The hospital pharmacist will attempt to source such drugs from international manufacturing companies or specialist suppliers, although succeeding may often be a struggle due to such factors as customs formalities. Dr Krämer demonstrated the advantages of importing via specialist suppliers: they have the knowledge of the market and of other suppliers, they supply product information and support in translation, they have short delivery times and they deal with customs clearance and regulations on narcotic drugs.
UMPs in paediatrics: the case of France and Europe
It has been widely reported that up to 65% of drugs used in children are used off-license, and even if they are licensed for use in children there is often inadequate dosing information or no paediatric dosage form. This leads hospital pharmacists, as well as community pharmacists, to make up magistrals which are not usually fully assessed and tested. Therefore, the patient could receive a product with a different bioavailability and end up under- or overdosing.

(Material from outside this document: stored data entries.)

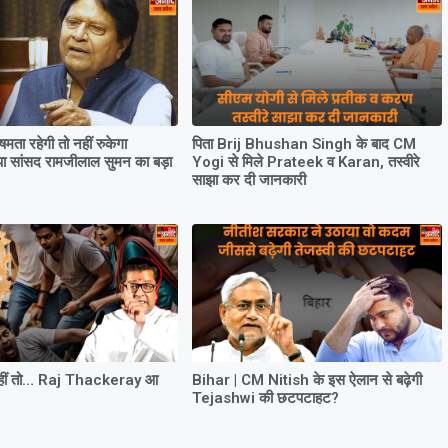
 विषमता रहेगी तो नहीं रुकेगा
पिता Brij Bhushan Singh के बाद CM
पा सांसद रामजीलाल सुमन का बड़ा
Yogi से मिले Prateek व Karan, तस्वीरे
साझा कर दी जानकारी
 नहीं तो… Raj Thackeray आ
Bihar | CM Nitish के इस ऐलान से बढ़ेगी
Tejashwi की छटपटाहट?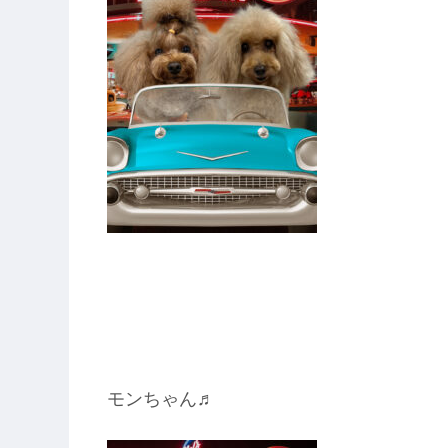
モンちゃん♬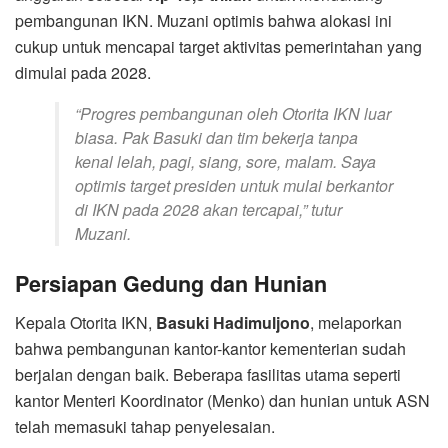
pembangunan IKN. Muzani optimis bahwa alokasi ini
cukup untuk mencapai target aktivitas pemerintahan yang
dimulai pada 2028.
“Progres pembangunan oleh Otorita IKN luar
biasa. Pak Basuki dan tim bekerja tanpa
kenal lelah, pagi, siang, sore, malam. Saya
optimis target presiden untuk mulai berkantor
di IKN pada 2028 akan tercapai,”
tutur
Muzani.
Persiapan Gedung dan Hunian
Kepala Otorita IKN,
Basuki Hadimuljono
, melaporkan
bahwa pembangunan kantor-kantor kementerian sudah
berjalan dengan baik. Beberapa fasilitas utama seperti
kantor Menteri Koordinator (Menko) dan hunian untuk ASN
telah memasuki tahap penyelesaian.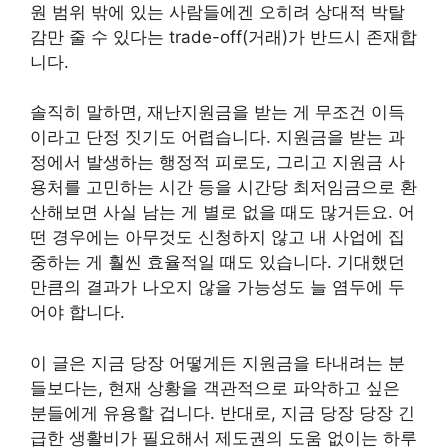
원 범위 밖에 있는 사람들에겐 오히려 상대적 박탈
감만 줄 수 있다는 trade-off(거래)가 반드시 존재합
니다.
솔직히 말하면, 재난지원금을 받는 게 무조건 이득
이라고 단정 짓기도 어렵습니다. 지원금을 받는 과
정에서 발생하는 행정적 피로도, 그리고 지원금 사
용처를 고민하는 시간 등을 시간당 최저임금으로 환
산해보면 사실 남는 게 별로 없을 때도 많거든요. 어
떤 경우에는 아무것도 신청하지 않고 내 사업에 집
중하는 게 훨씬 효율적일 때도 있습니다. 기대했던
만큼의 결과가 나오지 않을 가능성도 늘 염두에 두
어야 합니다.
이 글은 지금 당장 어떻게든 지원금을 타내려는 분
들보다는, 현재 상황을 객관적으로 파악하고 싶은
분들에게 유용할 겁니다. 반대로, 지금 당장 당장 긴
급한 생활비가 필요해서 제도권의 도움 없이는 하루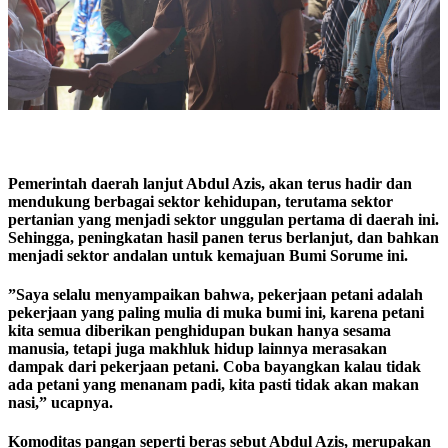
Pemerintah daerah lanjut Abdul Azis, akan terus hadir dan
mendukung berbagai sektor kehidupan, terutama sektor
pertanian yang menjadi sektor unggulan pertama di daerah ini.
Sehingga, peningkatan hasil panen terus berlanjut, dan bahkan
menjadi sektor andalan untuk kemajuan Bumi Sorume ini.
”Saya selalu menyampaikan bahwa, pekerjaan petani adalah
pekerjaan yang paling mulia di muka bumi ini, karena petani
kita semua diberikan penghidupan bukan hanya sesama
manusia, tetapi juga makhluk hidup lainnya merasakan
dampak dari pekerjaan petani.
Coba bayangkan kalau tidak
ada petani yang menanam padi, kita pasti tidak akan makan
nasi,” ucapnya.
Komoditas pangan seperti beras sebut Abdul Azis, merupakan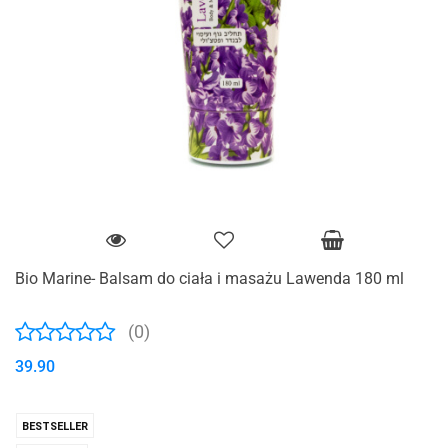
Bio Marine- Balsam do ciała i masażu Lawenda 180 ml
(0)
39.90
BESTSELLER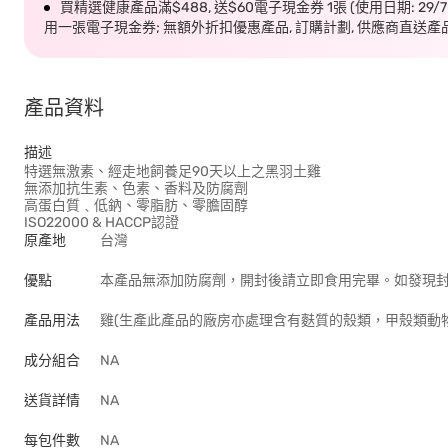
買精選健康產品滿$488, 送$60電子現金券 1張 (使用日期: 29/
用一張電子現金券; 無額外折扣優惠產品, 訂購計劃, 供應商直送產
產品資料
描述
特選無激素、經走地飼養足90天以上之黑羽土雞
無添加抗生素、色素、香料及防腐劑
高蛋白質﹑低鈉、零脂肪、零膽固醇
ISO22000 & HACCP認證
原產地
台灣
優點
本產品無添加防腐劑，開封後請立即食用完畢。如發現
產品用法
雞(生產此產品的廠房亦處理含有麩質的殼類，甲殼類動
成分組合
NA
送貨詳情
NA
每包件數
NA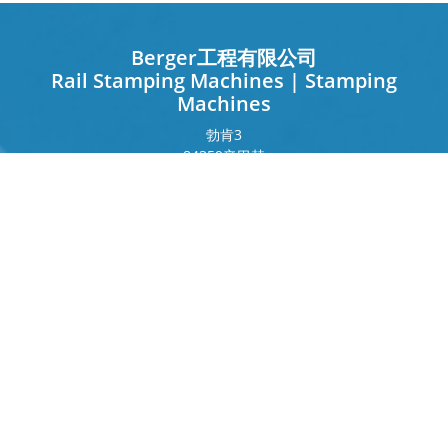
Berger工程有限公司
Rail Stamping Machines | Stamping
Machines
勃肯
3
84359
辛巴赫
德国
法兰克福环
243
80807
慕尼黑
德国
接触
电话
+49 8571 92 66 55 – 0
info[at]b-berger.de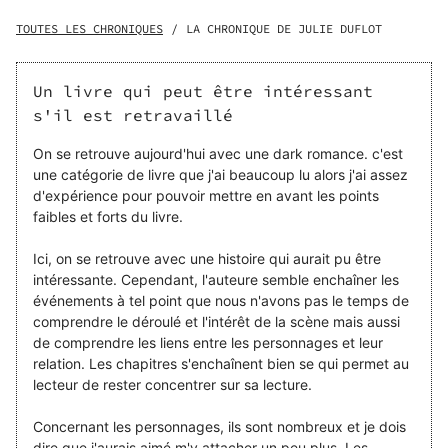
tant d'années d'incertitudes ? Arrivera-t-elle à le faire
tomber raide amoureux d'elle ? Ou cela l'amènera à sa
TOUTES LES CHRONIQUES
/
LA CHRONIQUE DE JULIE DUFLOT
perte ?
Un livre qui peut être intéressant
s'il est retravaillé
On se retrouve aujourd'hui avec une dark romance. c'est
une catégorie de livre que j'ai beaucoup lu alors j'ai assez
d'expérience pour pouvoir mettre en avant les points
faibles et forts du livre.
Ici, on se retrouve avec une histoire qui aurait pu être
intéressante. Cependant, l'auteure semble enchaîner les
événements à tel point que nous n'avons pas le temps de
comprendre le déroulé et l'intérêt de la scène mais aussi
de comprendre les liens entre les personnages et leur
relation. Les chapitres s'enchaînent bien se qui permet au
lecteur de rester concentrer sur sa lecture.
Concernant les personnages, ils sont nombreux et je dois
dire que j'aurais aimé m'y attacher un peu plus. Les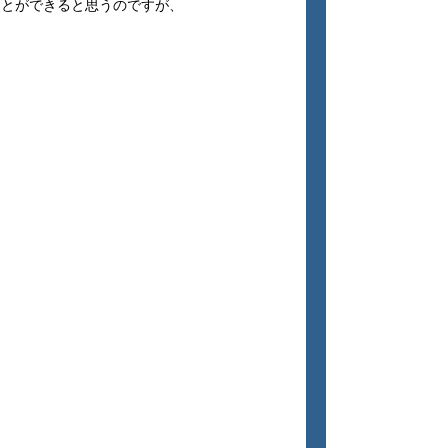
ことができると思うのですが、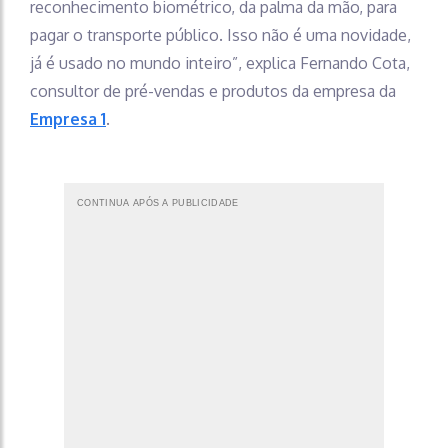
reconhecimento biométrico, da palma da mão, para
pagar o transporte público. Isso não é uma novidade,
já é usado no mundo inteiro”, explica Fernando Cota,
consultor de pré-vendas e produtos da empresa da
Empresa 1
.
CONTINUA APÓS A PUBLICIDADE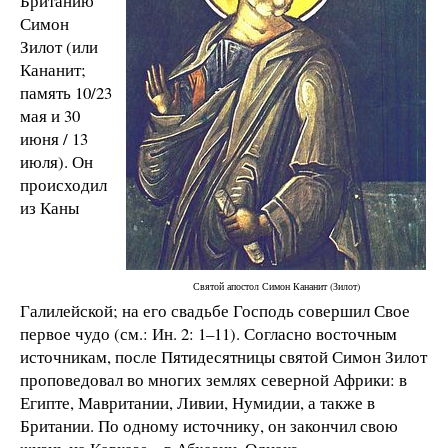
Британию
Симон
Зилот (или
Кананит;
память 10/23
мая и 30
июня / 13
июля). Он
происходил
из Каны
Святой апостол Симон Кананит (Зилот)
Галилейской; на его свадьбе Господь совершил Свое
первое чудо (см.: Ин. 2: 1–11). Согласно восточным
источникам, после Пятидесятницы святой Симон Зилот
проповедовал во многих землях северной Африки: в
Египте, Мавритании, Ливии, Нумидии, а также в
Британии. По одному источнику, он закончил свою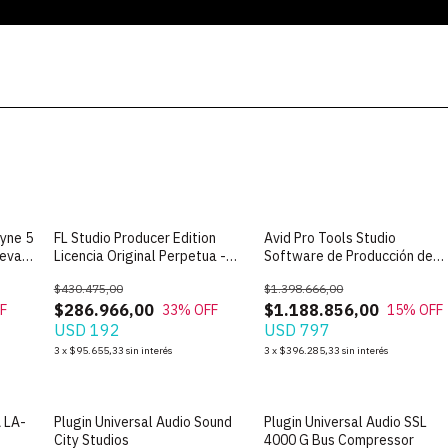
yne 5
FL Studio Producer Edition
Avid Pro Tools Studio
ueva
Licencia Original Perpetua -
Software de Producción de
2026
Audio
$430.475,00
$1.398.666,00
$286.966,00
$1.188.856,00
F
33
% OFF
15
% OFF
USD 192
USD 797
3
x
$95.655,33
sin interés
3
x
$396.285,33
sin interés
A LA-
Plugin Universal Audio Sound
Plugin Universal Audio SSL
City Studios
4000 G Bus Compressor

A pharmacist who manufactures or prepares an unlicensed medicine in response to a prescription is professionally accountable for any harm caused by a defect in the medicine which is attributable to his or her own actions or omissions and subject to negligence liability. It is acknowledged that compounding extemporaneous dispensing is more hazardous than importing a licensed product from outside the country. A practical example which addresses all the relevant issues in paediatrics follows. At Robert Debré Children’s Hospital in Paris, diazoxide capsules are made available for a total cost of roughly €150 (including compounding and testing). This magistral is then delivered to parents or nurses who have to manage the critical administration of capsules to children without the benefit of an information leaflet. In contrast, importing the licensed 50 mg/ml solution from Canada costs about €200. The product is safe and effective, comes with a patient leaflet and can be administered easily using an appropriate syringe.
Conclusion
In Europe, legal regulations governing procurement of difficult-to-obtain medicines vary widely from country to country. When innovative therapies are needed, it is frequently necessary to turn to the global market because pharmaceutical products are not always ready for marketing in every country at the same time. Specialist service providers can help pharmacists save time and minimise risks.
Compounding extemporaneous dispensing must be avoided when there is licensed product available outside the country. With respect to clear policies on importation this is demonstrably safer and cost-effective.
A specialist provider can offer a rapid service to pharmacists in difficult cases. Such service can be guaranteed because the provider uses an efficient international courier service and works closely with the responsible authorities.
This could eventually allow pharmacy managers to reorganise their workloads and spend more time on valuable activities such as clinical pharmacy. All over Europe, pharmacists are willing to develop patient-centred activities but struggle to find some way to develop these. Outsourcing such a time-consuming service to specialist providers certainly creates one way to undertake new, interesting and relevant pharmacy activity.
Reference
1. Karr A, Krämer I, Rieutord A. Challenges of using of unlicensed medicines throughout Europe. Satellite symposium, European Association of Hospital Pharmacists Congress, Bordeaux, France, 21–23 March 2007.